贺洲放下筷子,拿出自己曾经在国外留学时的同学举例子,苦口婆心的劝慰道:
“我之前在国外留学的时候,有个老学长,每天都非常勤奋刻苦,哪怕停电了都要打着手电筒在被窝里继续读书,后来他…”
祝安久不耐烦的掏掏耳朵,打断他:“后来?后来他眼睛瞎了吧。”
贺洲再接再厉:“我还有个学中医的发小,为了成为一名合格的中医医生,在自己的身上扎针来做针灸的练习,后来…”
祝安久继续无情的打断:“这还能有后来?这都没瘫痪?”
贺洲:“……”
额角青筋突突的跳,一股晕眩袭来,贺洲撑住头,一声长叹,到底还是低估了这姑娘的战斗力,以后还是要随身备点降压药,光家里准备显然不够。
刚刚还在吃瓜看戏的裴渊突然中枪,他敲敲桌子,嚷嚷道:“你俩斗嘴别误伤无辜群众啊。”
祝安久一言难尽的看着他,语气里透着难以置信:“你就是我侄子刚说的那个拿针扎自己的发小?”

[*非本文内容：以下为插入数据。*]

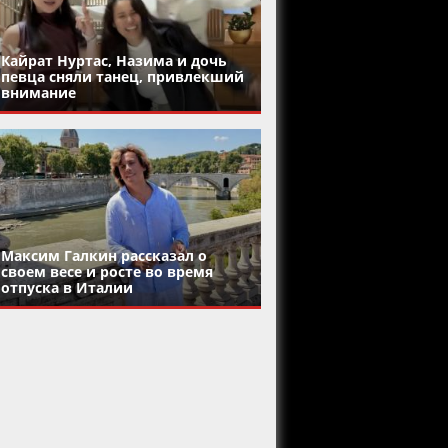
Кайрат Нуртас, Назима и дочь
певца сняли танец, привлекший
внимание
Максим Галкин рассказал о
своем весе и росте во время
отпуска в Италии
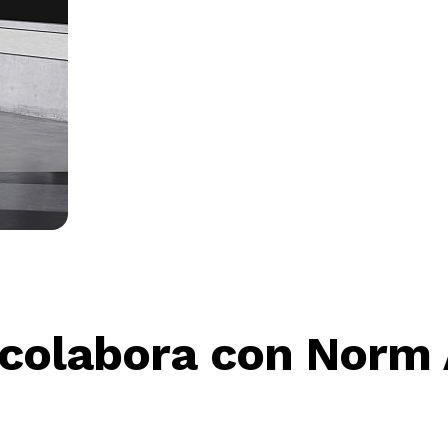
colabora con Norm A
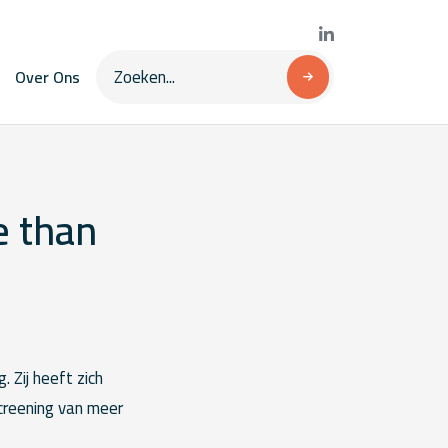
Over Ons
e than
 Zij heeft zich
creening van meer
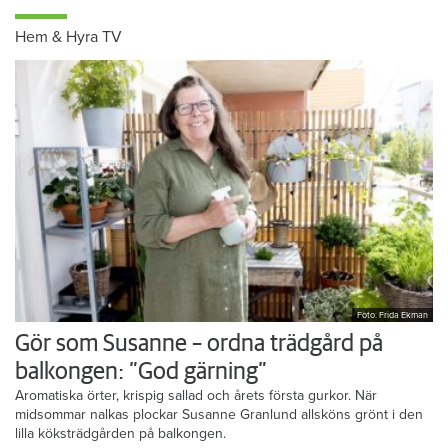
Hem & Hyra TV
Foto: Frida Ekman
Gör som Susanne – ordna trädgård på
balkongen: ”God gärning”
Aromatiska örter, krispig sallad och årets första gurkor. När
midsommar nalkas plockar Susanne Granlund allsköns grönt i den
lilla köksträdgården på balkongen.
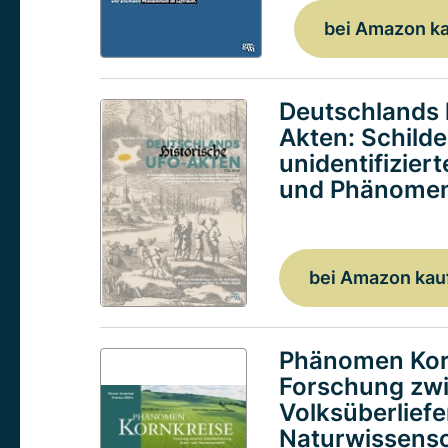
bei Amazon k
Deutschlands 
Akten: Schild
unidentifizier
und Phänomen
bei Amazon kau
Phänomen Kor
Forschung zw
Volksüberlief
Naturwissensc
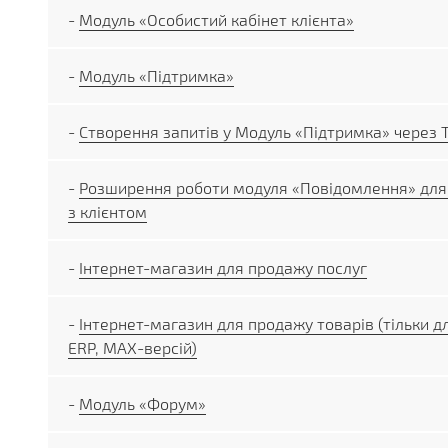
-
Модуль «Особистий кабінет клієнта»
-
Модуль «Підтримка»
-
Створення запитів у Модуль «Підтримка» через 
-
Розширення роботи модуля «Повідомлення» для
з клієнтом
-
Інтернет-магазин для продажу послуг
-
Інтернет-магазин для продажу товарів (тільки дл
ERP, MAX-версій)
-
Модуль «Форум»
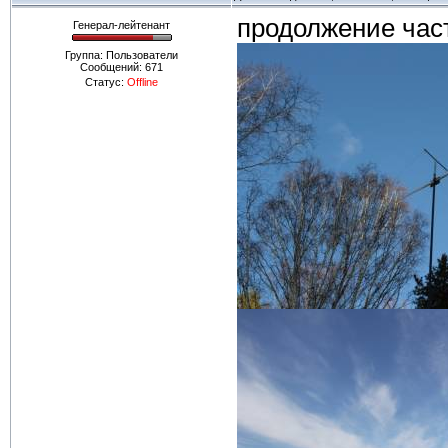
продолжение час
Генерал-лейтенант
Группа: Пользователи
Сообщений:
671
Статус:
Offline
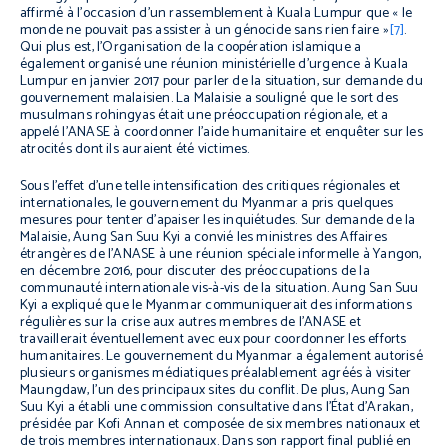
affirmé à l’occasion d’un rassemblement à Kuala Lumpur que « le
monde ne pouvait pas assister à un génocide sans rien faire »
[7]
.
Qui plus est, l’Organisation de la coopération islamique a
également organisé une réunion ministérielle d’urgence à Kuala
Lumpur en janvier 2017 pour parler de la situation, sur demande du
gouvernement malaisien. La Malaisie a souligné que le sort des
musulmans rohingyas était une préoccupation régionale, et a
appelé l’ANASE à coordonner l’aide humanitaire et enquêter sur les
atrocités dont ils auraient été victimes.
Sous l’effet d’une telle intensification des critiques régionales et
internationales, le gouvernement du Myanmar a pris quelques
mesures pour tenter d’apaiser les inquiétudes. Sur demande de la
Malaisie, Aung San Suu Kyi a convié les ministres des Affaires
étrangères de l’ANASE à une réunion spéciale informelle à Yangon,
en décembre 2016, pour discuter des préoccupations de la
communauté internationale vis-à-vis de la situation. Aung San Suu
Kyi a expliqué que le Myanmar communiquerait des informations
régulières sur la crise aux autres membres de l’ANASE et
travaillerait éventuellement avec eux pour coordonner les efforts
humanitaires. Le gouvernement du Myanmar a également autorisé
plusieurs organismes médiatiques préalablement agréés à visiter
Maungdaw, l’un des principaux sites du conflit. De plus, Aung San
Suu Kyi a établi une commission consultative dans l’État d’Arakan,
présidée par Kofi Annan et composée de six membres nationaux et
de trois membres internationaux. Dans son rapport final publié en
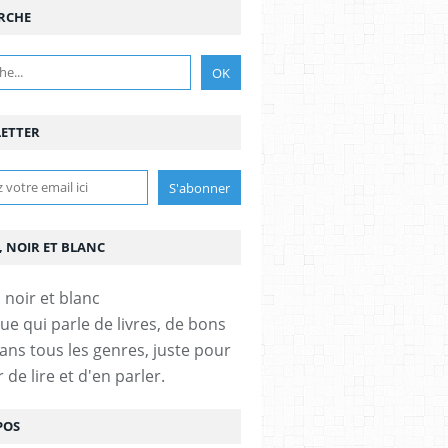
RCHE
ETTER
, NOIR ET BLANC
ue qui parle de livres, de bons
dans tous les genres, juste pour
ir de lire et d'en parler.
POS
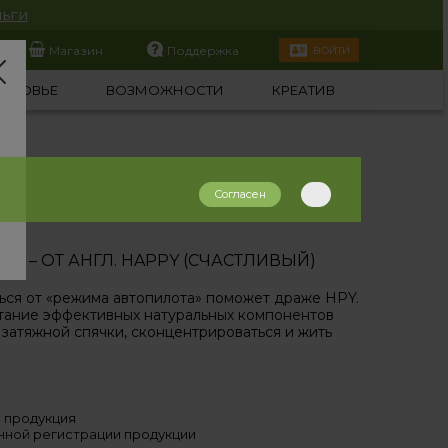
ьги
Магазин
Поддержка
ВОЙТИ
ОРОВЬЕ
ВОЗМОЖНОСТИ
КРЕАТИВ
Согласен
») – ОТ АНГЛ. HAPPY (СЧАСТЛИВЫЙ)
ться от «режима автопилота» поможет драже HPY.
тание эффективных натуральных компонентов
затяжной спячки, сконцентрироваться и жить
 продукция
нной регистрации продукции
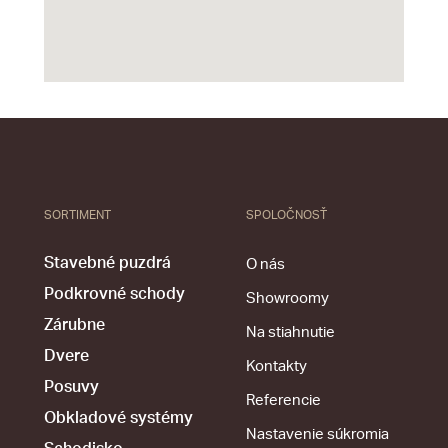
SORTIMENT
SPOLOČNOSŤ
Stavebné puzdrá
O nás
Podkrovné schody
Showroomy
Zárubne
Na stiahnutie
Dvere
Kontakty
Posuvy
Referencie
Obkladové systémy
Nastavenie súkromia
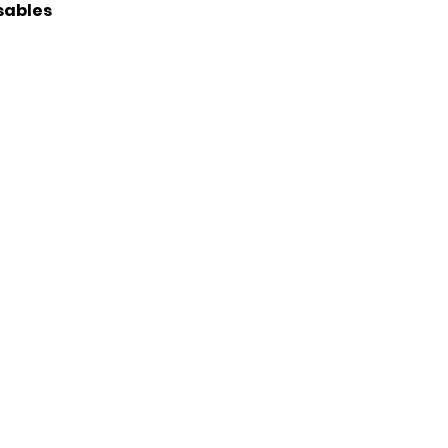
sables
su emisión. Únicamente se
tar una constancia de años
o correo electrónico
ate" de nuestra página web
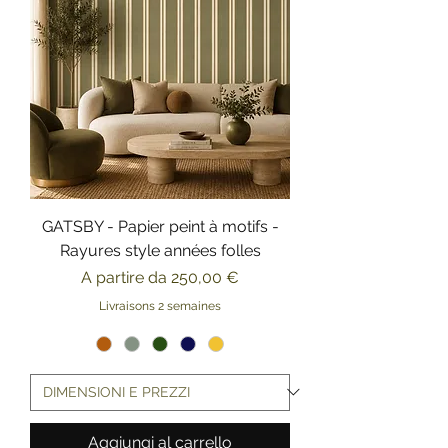
GATSBY - Papier peint à motifs -
Rayures style années folles
Prezzo scontato
A partire da
250,00 €
Livraisons 2 semaines
Aggiungi al carrello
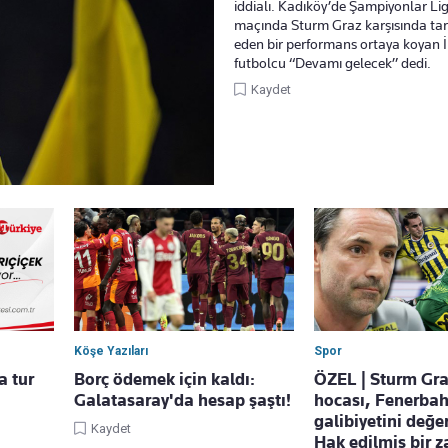
iddialı. Kadıköy’de Şampiyonlar Li
maçında Sturm Graz karşısında tar
eden bir performans ortaya koyan İ
futbolcu “Devamı gelecek” dedi.
Kaydet
Köşe Yazıları
Spor
a tur
Borç ödemek için kaldı:
ÖZEL | Sturm Gra
Galatasaray'da hesap şaştı!
hocası, Fenerba
galibiyetini değer
Kaydet
Hak edilmiş bir z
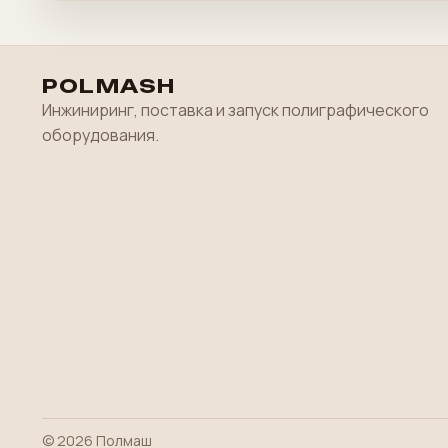
POLMASH
Инжиниринг, поставка и запуск полиграфического
оборудования.
© 2026 Полмаш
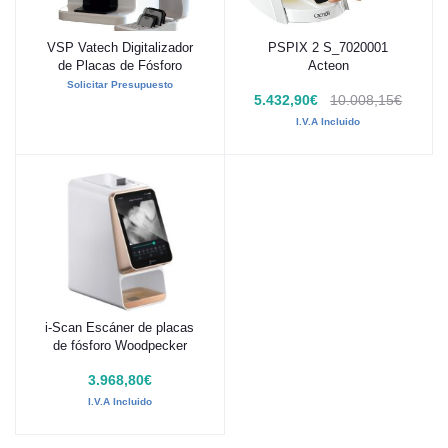
VSP Vatech Digitalizador
PSPIX 2 S_7020001
Añadir al carrito
Añadir al carrito
de Placas de Fósforo
Acteon
Solicitar Presupuesto
5.432,90€
10.008,15€
I.V.A Incluido
i-Scan Escáner de placas
Añadir al carrito
de fósforo Woodpecker
3.968,80€
I.V.A Incluido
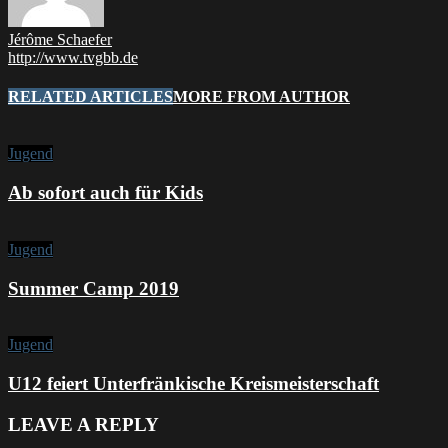
Jérôme Schaefer
http://www.tvgbb.de
RELATED ARTICLES
MORE FROM AUTHOR
Jugend
Ab sofort auch für Kids
Jugend
Summer Camp 2019
Jugend
U12 feiert Unterfränkische Kreismeisterschaft
LEAVE A REPLY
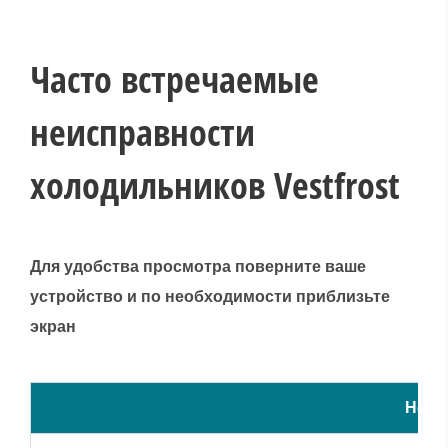
Часто встречаемые
неисправности
холодильников Vestfrost
Для удобства просмотра поверните ваше
устройство и по необходимости приблизьте
экран
Неис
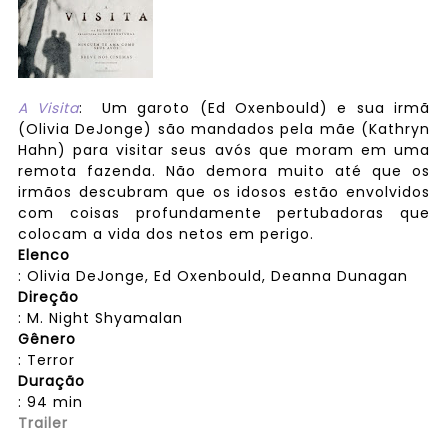
A Visita
: Um garoto (Ed Oxenbould) e sua irmã
(Olivia DeJonge) são mandados pela mãe (Kathryn
Hahn) para visitar seus avós que moram em uma
remota fazenda. Não demora muito até que os
irmãos descubram que os idosos estão envolvidos
com coisas profundamente pertubadoras que
colocam a vida dos netos em perigo.
Elenco
: Olivia DeJonge, Ed Oxenbould, Deanna Dunagan
Direção
: M. Night Shyamalan
Gênero
: Terror
Duração
: 94 min
Trailer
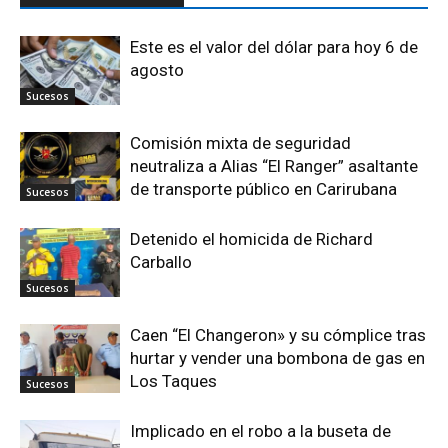
Este es el valor del dólar para hoy 6 de
agosto
Sucesos
Comisión mixta de seguridad
neutraliza a Alias “El Ranger” asaltante
de transporte público en Carirubana
Sucesos
Detenido el homicida de Richard
Carballo
Sucesos
Caen “El Changeron» y su cómplice tras
hurtar y vender una bombona de gas en
Los Taques
Sucesos
Implicado en el robo a la buseta de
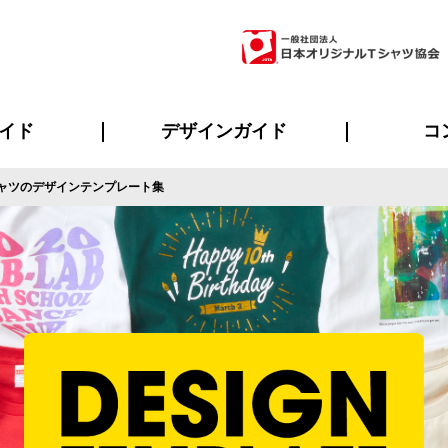
イド
デザインガイド
コ
ャツのデザインテンプレート集
ビスについて
のメリット
について
について
ページ
の方へ
ご質問
イド
方へ
デザインテンプレート集
デザインシミュレーター
書体一覧（フォント集）
デザイン入稿について
デザイン料について
プリント・加工一覧
デザインガイド
プリントサイズ
インクカラー
ニュー
お客様
シー
おす
読み
フォ
ラ
・ジャージ
バンダナ
ャツ
パーカー・スウェット
グッズ全般
ツナギ
スポー
のぼ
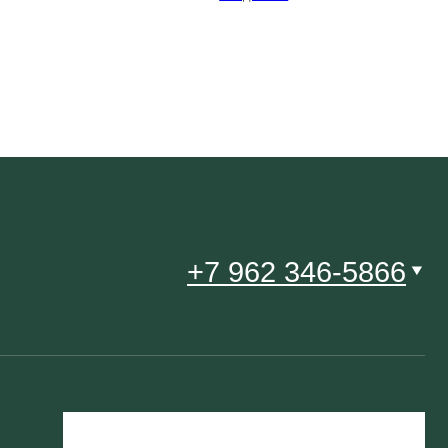
+7 962 346-5866
Будьте в курсе всех новинок
и спец. предложений
Подписаться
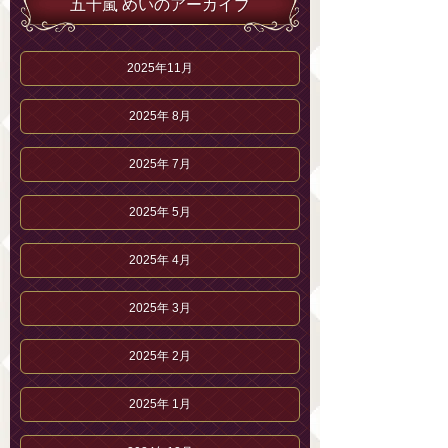
五十嵐 めいのアーカイブ
2025年11月
2025年 8月
2025年 7月
2025年 5月
2025年 4月
2025年 3月
2025年 2月
2025年 1月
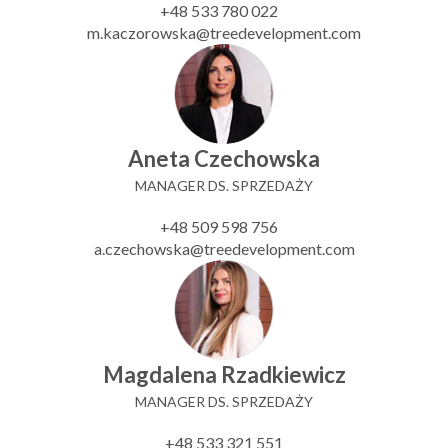
+48 533 780 022
m.kaczorowska@treedevelopment.com
Aneta Czechowska
MANAGER DS. SPRZEDAŻY
+48 509 598 756
a.czechowska@treedevelopment.com
Magdalena Rzadkiewicz
MANAGER DS. SPRZEDAŻY
+48 533 321 551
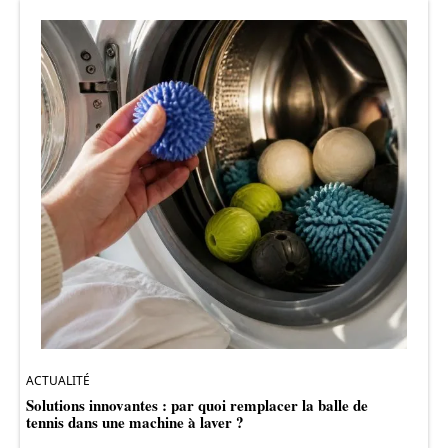
ACTUALITÉ
Solutions innovantes : par quoi remplacer la balle de
tennis dans une machine à laver ?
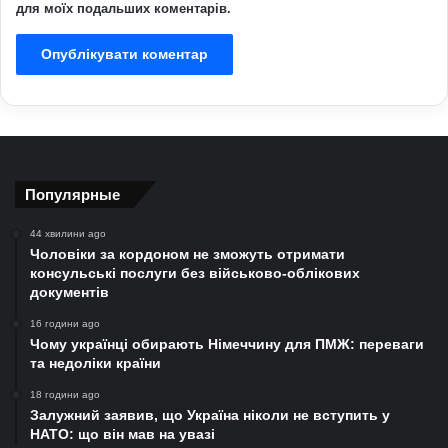
для моїх подальших коментарів.
Популярные
44 хвилини ago
Чоловіки за кордоном не зможуть отримати
консульські послуги без військово-облікових
документів
16 години ago
Чому українці обирають Німеччину для ПМЖ: переваги
та недоліки країни
18 години ago
Залужний заявив, що Україна ніколи не вступить у
НАТО: що він мав на увазі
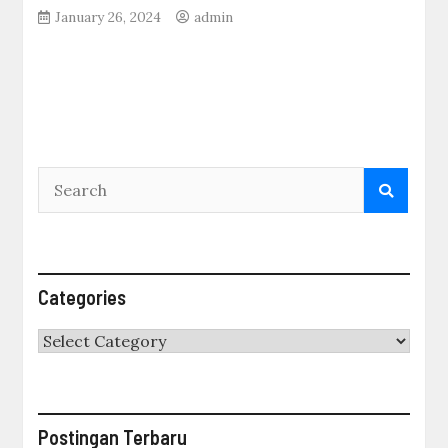
January 26, 2024
admin
Categories
Categories
Postingan Terbaru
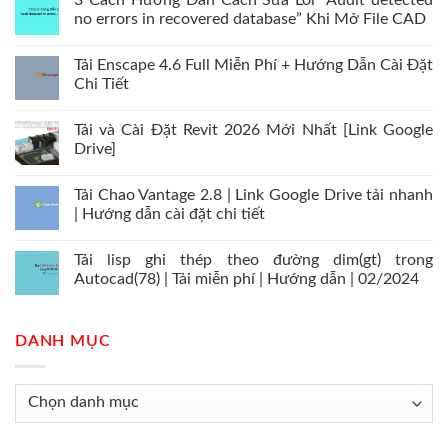
3 Cách Hướng Dẫn Cách Sửa Lỗi “Audit detected
no errors in recovered database” Khi Mở File CAD
Tải Enscape 4.6 Full Miễn Phí + Hướng Dẫn Cài Đặt
Chi Tiết
Tải và Cài Đặt Revit 2026 Mới Nhất [Link Google
Drive]
Tải Chao Vantage 2.8 | Link Google Drive tải nhanh
| Hướng dẫn cài đặt chi tiết
Tải lisp ghi thép theo đường dim(gt) trong
Autocad(78) | Tải miễn phí | Hướng dẫn | 02/2024
DANH MỤC
Danh
mục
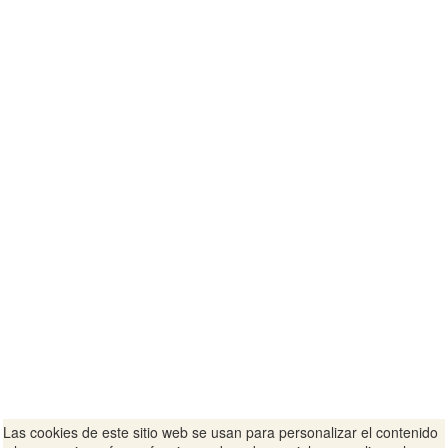
Las cookies de este sitio web se usan para personalizar el contenido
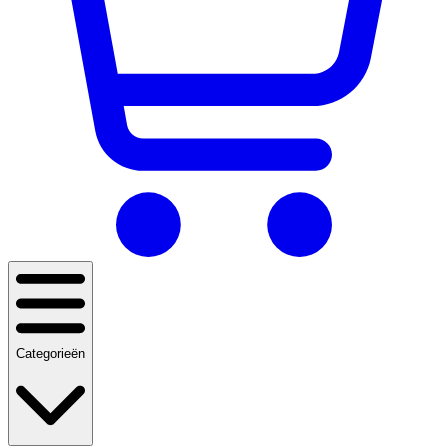
Categorieën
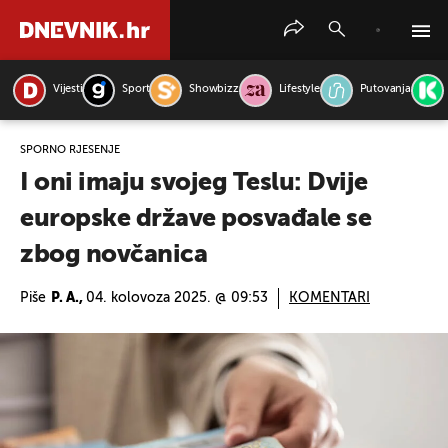
Vijesti
Sport
Showbizz
Lifestyle
Putovanja
PRETRAŽITE VIJESTI
SPORNO RJEŠENJE
I oni imaju svojeg Teslu: Dvije
europske države posvađale se
zbog novčanica
Piše
P. A.,
04. kolovoza 2025. @ 09:53
KOMENTARI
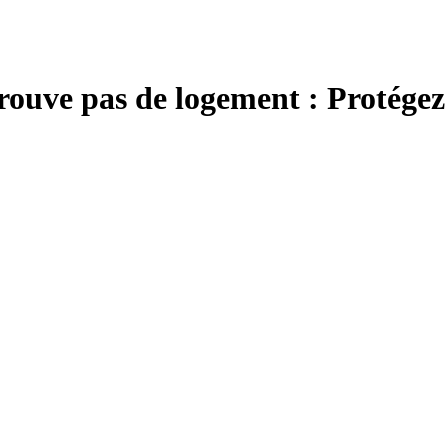
rouve pas de logement : Protégez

脑补了一下那个画面,祝安久在心中单手比了个六,是个狼人。
她上上下下的仔细看了会裴渊,咬着筷子,盯着他茂密的头发,语气有些含糊:“你这样子,看着不像是能被广大人民群众所信赖的大夫模样啊。”
裴渊长了副好相貌,和贺洲的长相风格并不一样,他整个人都很柔和,笑起来眼眸含水,气质温润,当然这是他不说话时候的样子,一说话就暴露沙雕属性了。